▸ **Teks Sumber**:
______________________________

Ditegaskannya pemberian remisi adalah otoritas Lapas oleh MK membuat PP No 99/2012 menjadi kurang relevan. Sebab, PP itu mengatur remisi untuk napi tindak pidana khusus, seperti korupsi, ditentukan oleh penegak hukum.
Oleh
SUSANA RITA
·5 menit baca
JAKARTA, KOMPAS — Mahkamah Konstitusi menegaskan, pemberian remisi menjadi otoritas penuh lembaga pemasyarakatan tanpa diintervensi oleh lembaga lain, terutama jika campur tangan itu bertentangan dengan semangat pembinaan para warga binaan. Setiap warga binaan berhak mendapatkan hak tersebut tanpa pengecualian. Pengecualian hanya dapat dilakukan dengan putusan hakim.

______________________________

▸ **Tugas Anda**: Lanjutkan berita tentang penegasan Mahkamah Konstitusi soal remisi narapidana, mulai setelah kalimat terakhirnya.

▸ **Data**:
______________________________

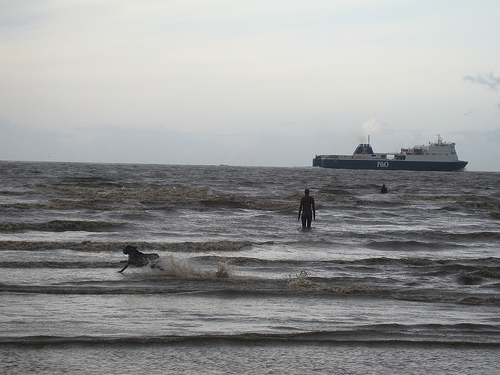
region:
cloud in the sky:
[464, 61, 495, 99]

______________________________

▸ **Hasil Tugas**:
Dengan demikian, putusan tersebut menjadikan Peraturan Pemerintah Nomor 99 Tahun 2012 tentang Syarat dan Tata Cara Pelaksanaan Hak Warga Binaan Pemasyarakatan menjadi kurang relevan. Sebab, dalam PP tersebut diatur, khusus untuk narapidana tindak pidana khusus, seperti korupsi, narkotika, dan terorisme, pemberian remisi dilakukan jika yang bersangkutan mengantongi status sebagai justice collaborator yang dinyatakan secara tertulis oleh instansi penegak hukum, seperti Komisi Pemberantasan Korupsi, Kepolisian Negara RI, Kejaksaan Agung, dan Badan Narkotika Nasional (BNN). Hal itu terdapat dalam PP No 99/2012, khususnya Pasal 34A Ayat (1) dan (3) beserta penjelasannya.
Mantan Wakil Menteri Hukum dan Hak Asasi Manusia Denny Indrayana, Kamis (30/9/2021), menilai putusan MK tersebut problematik dan kembali melemahkan agenda pemberantasan korupsi. Ia juga menilai MK telah melakukan penyelundupan hukum dengan menyelipkan dalam pertimbangan hukum yang membuka peluang penafsiran terhadap PP No 99/2012 yang seharusnya bukan obyek uji materi MK.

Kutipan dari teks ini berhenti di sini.